From the entries below, transcribe exactly the lines between the line holding "Ave, Allston, MA" and the line holding "If you have", inclusive; skip all other lines.

+ + + + + + +

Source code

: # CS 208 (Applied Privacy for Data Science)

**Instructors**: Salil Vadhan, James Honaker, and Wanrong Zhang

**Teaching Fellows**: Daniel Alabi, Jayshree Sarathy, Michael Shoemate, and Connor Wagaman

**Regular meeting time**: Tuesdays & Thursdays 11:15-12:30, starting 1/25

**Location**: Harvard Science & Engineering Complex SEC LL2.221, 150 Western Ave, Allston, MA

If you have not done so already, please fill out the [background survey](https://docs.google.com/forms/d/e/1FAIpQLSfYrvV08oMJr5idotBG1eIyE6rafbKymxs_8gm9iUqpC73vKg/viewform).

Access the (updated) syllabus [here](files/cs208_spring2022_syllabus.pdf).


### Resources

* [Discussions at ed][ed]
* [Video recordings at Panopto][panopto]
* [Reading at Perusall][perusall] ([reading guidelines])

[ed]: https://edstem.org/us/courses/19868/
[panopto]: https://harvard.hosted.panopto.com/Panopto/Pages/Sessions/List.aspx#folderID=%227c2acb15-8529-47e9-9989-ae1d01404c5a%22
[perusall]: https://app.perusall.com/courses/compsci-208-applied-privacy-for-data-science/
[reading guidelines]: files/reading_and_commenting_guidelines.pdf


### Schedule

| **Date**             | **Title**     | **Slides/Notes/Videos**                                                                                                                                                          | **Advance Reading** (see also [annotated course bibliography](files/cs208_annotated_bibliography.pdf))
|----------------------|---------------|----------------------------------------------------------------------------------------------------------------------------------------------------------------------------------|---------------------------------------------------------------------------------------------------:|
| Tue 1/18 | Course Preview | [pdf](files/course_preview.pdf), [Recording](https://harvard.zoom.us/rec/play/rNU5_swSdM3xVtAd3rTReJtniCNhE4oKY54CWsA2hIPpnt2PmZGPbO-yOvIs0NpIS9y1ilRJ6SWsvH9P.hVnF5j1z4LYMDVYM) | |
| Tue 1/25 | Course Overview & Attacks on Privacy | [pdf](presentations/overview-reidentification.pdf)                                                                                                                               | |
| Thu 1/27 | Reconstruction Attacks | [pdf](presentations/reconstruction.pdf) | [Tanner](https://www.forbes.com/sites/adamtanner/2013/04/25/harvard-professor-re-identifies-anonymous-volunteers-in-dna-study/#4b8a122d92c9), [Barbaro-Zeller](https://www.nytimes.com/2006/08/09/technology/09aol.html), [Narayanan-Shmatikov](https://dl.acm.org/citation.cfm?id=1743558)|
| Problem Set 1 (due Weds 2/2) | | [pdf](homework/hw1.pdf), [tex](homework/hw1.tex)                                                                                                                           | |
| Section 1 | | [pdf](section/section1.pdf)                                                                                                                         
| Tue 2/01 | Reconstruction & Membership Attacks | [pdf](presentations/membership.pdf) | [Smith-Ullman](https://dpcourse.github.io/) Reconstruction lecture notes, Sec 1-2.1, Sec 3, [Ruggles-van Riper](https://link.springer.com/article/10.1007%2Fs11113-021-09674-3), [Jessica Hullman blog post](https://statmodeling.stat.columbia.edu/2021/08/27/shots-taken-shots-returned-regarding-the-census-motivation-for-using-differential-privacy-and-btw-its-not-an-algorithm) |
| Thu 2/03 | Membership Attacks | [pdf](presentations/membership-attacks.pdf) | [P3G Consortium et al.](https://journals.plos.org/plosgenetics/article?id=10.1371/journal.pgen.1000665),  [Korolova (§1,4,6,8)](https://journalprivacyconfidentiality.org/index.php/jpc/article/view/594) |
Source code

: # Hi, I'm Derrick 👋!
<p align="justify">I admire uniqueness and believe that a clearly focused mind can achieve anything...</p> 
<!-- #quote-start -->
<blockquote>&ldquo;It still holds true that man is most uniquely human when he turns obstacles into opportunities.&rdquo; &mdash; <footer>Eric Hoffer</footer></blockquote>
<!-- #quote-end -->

+ + + + + + +

Solution for this exercise —
**Location**: Harvard Science & Engineering Complex SEC LL2.221, 150 Western Ave, Allston, MA

If you have not done so already, please fill out the [background survey](https://docs.google.com/forms/d/e/1FAIpQLSfYrvV08oMJr5idotBG1eIyE6rafbKymxs_8gm9iUqpC73vKg/viewform).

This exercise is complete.